TO-DO ITEM: Each entry below is to be restated word for word, with no pictures carried over.
________________________
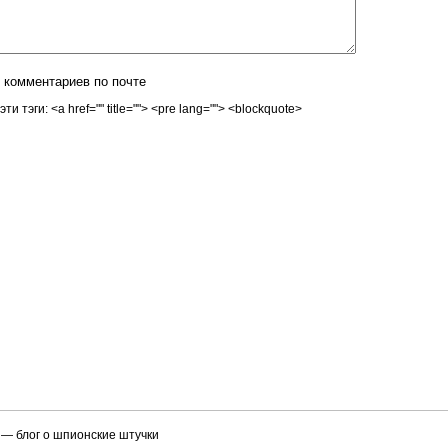
 комментариев по почте
 тэги: <a href="" title=""> <pre lang=""> <blockquote>
— блог о шпионские штучки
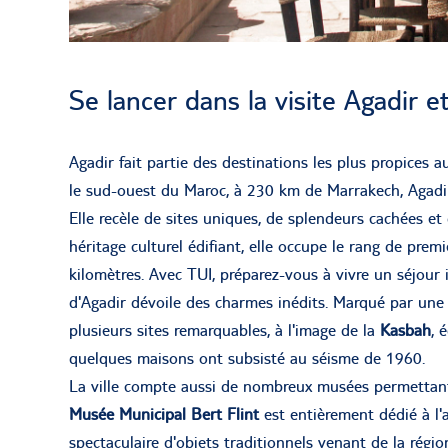
Se lancer dans la visite Agadir et
Agadir fait partie des destinations les plus propices 
le sud-ouest du Maroc, à 230 km de Marrakech, Agadir
Elle recèle de sites uniques, de splendeurs cachées 
héritage culturel édifiant, elle occupe le rang de prem
kilomètres. Avec TUI, préparez-vous à vivre un séjour i
d'Agadir dévoile des charmes inédits. Marqué par une a
plusieurs sites remarquables, à l'image de la
Kasbah
, 
quelques maisons ont subsisté au séisme de 1960.
La ville compte aussi de nombreux musées permettant d
Musée Municipal Bert Flint
est entièrement dédié à l'
spectaculaire d'objets traditionnels venant de la régi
________________________
THE COMPLETED TASK:
 комментариев по почте
 тэги: <a href="" title=""> <pre lang=""> <blockquote>
— блог о шпионские штучки
Se lancer dans la visite Agadir et
Agadir fait partie des destinations les plus propices 
le sud-ouest du Maroc, à 230 km de Marrakech, Agadir
Elle recèle de sites uniques, de splendeurs cachées 
héritage culturel édifiant, elle occupe le rang de prem
kilomètres. Avec TUI, préparez-vous à vivre un séjour i
d'Agadir dévoile des charmes inédits. Marqué par une a
plusieurs sites remarquables, à l'image de la
Kasbah
, 
quelques maisons ont subsisté au séisme de 1960.
La ville compte aussi de nombreux musées permettant d
Musée Municipal Bert Flint
est entièrement dédié à l'
spectaculaire d'objets traditionnels venant de la régi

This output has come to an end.